■ **Records for this exercise**
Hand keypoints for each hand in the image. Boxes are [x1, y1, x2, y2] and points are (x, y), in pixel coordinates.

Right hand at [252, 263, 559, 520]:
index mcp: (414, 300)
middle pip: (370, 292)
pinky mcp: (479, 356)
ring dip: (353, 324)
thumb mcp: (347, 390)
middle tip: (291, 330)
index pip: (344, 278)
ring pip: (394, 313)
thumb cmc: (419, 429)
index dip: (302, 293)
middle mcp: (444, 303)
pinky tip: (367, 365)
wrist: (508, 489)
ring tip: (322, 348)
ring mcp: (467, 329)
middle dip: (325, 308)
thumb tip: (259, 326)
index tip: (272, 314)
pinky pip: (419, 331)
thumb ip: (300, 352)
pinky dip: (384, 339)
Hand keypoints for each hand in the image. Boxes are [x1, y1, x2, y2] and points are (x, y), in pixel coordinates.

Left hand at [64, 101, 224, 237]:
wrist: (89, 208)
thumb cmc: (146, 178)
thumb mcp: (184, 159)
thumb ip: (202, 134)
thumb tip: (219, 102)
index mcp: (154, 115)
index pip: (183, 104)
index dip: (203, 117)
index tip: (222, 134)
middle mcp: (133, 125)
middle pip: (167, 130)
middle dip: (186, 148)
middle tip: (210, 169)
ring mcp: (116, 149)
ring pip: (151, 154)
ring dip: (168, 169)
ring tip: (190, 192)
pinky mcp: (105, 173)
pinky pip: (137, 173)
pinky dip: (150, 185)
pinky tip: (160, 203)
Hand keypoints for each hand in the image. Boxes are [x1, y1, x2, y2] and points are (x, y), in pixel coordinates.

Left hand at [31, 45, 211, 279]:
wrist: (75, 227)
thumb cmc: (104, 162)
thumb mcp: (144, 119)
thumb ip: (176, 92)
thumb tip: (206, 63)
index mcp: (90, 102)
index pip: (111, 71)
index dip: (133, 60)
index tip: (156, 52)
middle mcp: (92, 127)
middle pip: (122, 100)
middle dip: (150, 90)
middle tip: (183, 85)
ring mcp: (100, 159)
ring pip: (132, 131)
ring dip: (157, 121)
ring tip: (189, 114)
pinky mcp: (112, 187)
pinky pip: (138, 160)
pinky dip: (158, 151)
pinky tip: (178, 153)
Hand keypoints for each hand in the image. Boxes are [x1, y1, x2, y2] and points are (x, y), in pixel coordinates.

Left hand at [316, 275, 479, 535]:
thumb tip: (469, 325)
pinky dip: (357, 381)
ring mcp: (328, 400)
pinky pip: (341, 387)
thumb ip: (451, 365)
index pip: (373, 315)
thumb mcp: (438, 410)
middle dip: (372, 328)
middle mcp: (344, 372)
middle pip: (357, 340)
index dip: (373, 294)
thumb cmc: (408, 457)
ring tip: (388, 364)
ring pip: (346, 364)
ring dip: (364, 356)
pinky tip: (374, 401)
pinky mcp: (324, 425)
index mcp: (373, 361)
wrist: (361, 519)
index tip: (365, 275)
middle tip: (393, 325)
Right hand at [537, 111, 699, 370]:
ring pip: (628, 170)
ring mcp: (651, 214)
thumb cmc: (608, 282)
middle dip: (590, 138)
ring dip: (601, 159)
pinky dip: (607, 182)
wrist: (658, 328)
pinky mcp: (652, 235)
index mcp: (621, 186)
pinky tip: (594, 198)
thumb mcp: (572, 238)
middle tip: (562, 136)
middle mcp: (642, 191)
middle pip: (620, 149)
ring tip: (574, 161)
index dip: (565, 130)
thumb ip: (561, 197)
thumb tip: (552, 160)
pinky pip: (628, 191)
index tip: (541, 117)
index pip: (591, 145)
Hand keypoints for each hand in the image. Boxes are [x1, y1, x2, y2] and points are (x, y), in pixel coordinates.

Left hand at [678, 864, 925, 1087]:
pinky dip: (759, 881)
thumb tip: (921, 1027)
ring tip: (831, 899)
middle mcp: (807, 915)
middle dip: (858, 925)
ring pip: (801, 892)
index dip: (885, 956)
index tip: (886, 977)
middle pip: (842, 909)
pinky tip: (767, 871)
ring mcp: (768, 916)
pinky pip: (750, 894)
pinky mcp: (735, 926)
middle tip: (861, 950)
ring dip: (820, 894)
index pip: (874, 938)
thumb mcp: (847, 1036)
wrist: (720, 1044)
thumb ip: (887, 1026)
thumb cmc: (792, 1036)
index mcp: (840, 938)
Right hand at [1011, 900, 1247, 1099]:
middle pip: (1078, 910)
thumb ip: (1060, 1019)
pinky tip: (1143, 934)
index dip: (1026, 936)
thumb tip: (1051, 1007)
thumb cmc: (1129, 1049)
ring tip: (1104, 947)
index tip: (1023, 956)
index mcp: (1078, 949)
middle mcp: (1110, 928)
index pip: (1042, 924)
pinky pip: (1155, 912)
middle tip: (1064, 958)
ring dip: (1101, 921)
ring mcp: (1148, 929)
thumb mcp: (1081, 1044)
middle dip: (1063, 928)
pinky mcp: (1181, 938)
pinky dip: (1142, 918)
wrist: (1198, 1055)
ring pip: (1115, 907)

■ **Exercise prompt**
Repeat all of the data exactly as given.

■ **Result**
Hand keypoints for each hand in the image. Boxes are [x1, y1, x2, y2] and points are (x, y), in pixel coordinates.

Right hand at [252, 263, 559, 520]:
index mcp: (414, 300)
middle pip: (370, 292)
pinky mcp: (479, 356)
ring dip: (353, 324)
thumb mcp: (347, 390)
middle tip: (291, 330)
index pip: (344, 278)
ring pip: (394, 313)
thumb cmc: (419, 429)
index dip: (302, 293)
middle mcp: (444, 303)
pinky tip: (367, 365)
wrist: (508, 489)
ring tip: (322, 348)
ring mcp: (467, 329)
middle dip: (325, 308)
thumb tip: (259, 326)
index tip: (272, 314)
pinky pip: (419, 331)
thumb ip: (300, 352)
pinky dip: (384, 339)
Hand keypoints for each hand in the image. Boxes are [x1, y1, x2, y2] and points are (x, y), in pixel coordinates.

Left hand at [64, 101, 224, 237]:
wrist: (89, 208)
thumb cmc: (146, 178)
thumb mcp: (184, 159)
thumb ip: (202, 134)
thumb tip: (219, 102)
index mcp: (154, 115)
index pip: (183, 104)
index dip: (203, 117)
index tip: (222, 134)
middle mcp: (133, 125)
middle pip: (167, 130)
middle dip: (186, 148)
middle tip: (210, 169)
ring mcp: (116, 149)
ring pip: (151, 154)
ring dip: (168, 169)
ring tip: (190, 192)
pinky mcp: (105, 173)
pinky pip: (137, 173)
pinky dip: (150, 185)
pinky tip: (160, 203)
Hand keypoints for each hand in the image. Boxes are [x1, y1, x2, y2] and points are (x, y), in pixel coordinates.

Left hand at [31, 45, 211, 279]:
wrist: (75, 227)
thumb cmc: (104, 162)
thumb mcp: (144, 119)
thumb ip: (176, 92)
thumb tip: (206, 63)
index mcp: (90, 102)
index pip: (111, 71)
index dip: (133, 60)
index tip: (156, 52)
middle mcp: (92, 127)
middle pip: (122, 100)
middle dip: (150, 90)
middle tip: (183, 85)
ring mcp: (100, 159)
ring pip: (132, 131)
ring dip: (157, 121)
ring tip: (189, 114)
pinky mcp: (112, 187)
pinky pip: (138, 160)
pinky dip: (158, 151)
pinky tip: (178, 153)
Hand keypoints for each hand in the image. Boxes are [x1, y1, x2, y2] and points are (x, y), in pixel coordinates.

Left hand at [316, 275, 479, 535]:
thumb tip: (469, 325)
pinky dip: (357, 381)
ring mcp: (328, 400)
pinky pip: (341, 387)
thumb ip: (451, 365)
index pip: (373, 315)
thumb mcp: (438, 410)
middle dip: (372, 328)
middle mcp: (344, 372)
middle pip: (357, 340)
index dip: (373, 294)
thumb cmc: (408, 457)
ring tip: (388, 364)
ring pip: (346, 364)
ring dip: (364, 356)
pinky tip: (374, 401)
pinky mcp: (324, 425)
index mcp: (373, 361)
wrist: (361, 519)
index tip: (365, 275)
middle tip: (393, 325)
Right hand at [537, 111, 699, 370]:
ring pip: (628, 170)
ring mcp: (651, 214)
thumb cmc: (608, 282)
middle dip: (590, 138)
ring dip: (601, 159)
pinky dip: (607, 182)
wrist: (658, 328)
pinky mcp: (652, 235)
index mcp: (621, 186)
pinky tip: (594, 198)
thumb mcp: (572, 238)
middle tip: (562, 136)
middle mcp: (642, 191)
middle pip: (620, 149)
ring tip: (574, 161)
index dip: (565, 130)
thumb ip: (561, 197)
thumb tip: (552, 160)
pinky pip: (628, 191)
index tip: (541, 117)
index pip: (591, 145)
Hand keypoints for each hand in the image. Boxes are [x1, y1, x2, y2] and points are (x, y), in pixel coordinates.

Left hand at [678, 864, 925, 1087]:
pinky dip: (759, 881)
thumb tip: (921, 1027)
ring tip: (831, 899)
middle mcp: (807, 915)
middle dip: (858, 925)
ring pip: (801, 892)
index dip: (885, 956)
index tip: (886, 977)
middle pip: (842, 909)
pinky tip: (767, 871)
ring mcp: (768, 916)
pinky pip: (750, 894)
pinky mcp: (735, 926)
middle tip: (861, 950)
ring dip: (820, 894)
index pip: (874, 938)
thumb mcp: (847, 1036)
wrist: (720, 1044)
thumb ip: (887, 1026)
thumb cmc: (792, 1036)
index mcp: (840, 938)
Right hand at [1011, 900, 1247, 1099]:
middle pip: (1078, 910)
thumb ip: (1060, 1019)
pinky tip: (1143, 934)
index dip: (1026, 936)
thumb tip: (1051, 1007)
thumb cmc: (1129, 1049)
ring tip: (1104, 947)
index tip: (1023, 956)
index mcp: (1078, 949)
middle mcp: (1110, 928)
index pip: (1042, 924)
pinky pip: (1155, 912)
middle tip: (1064, 958)
ring dip: (1101, 921)
ring mcp: (1148, 929)
thumb mcp: (1081, 1044)
middle dip: (1063, 928)
pinky mcp: (1181, 938)
pinky dip: (1142, 918)
wrist: (1198, 1055)
ring pip: (1115, 907)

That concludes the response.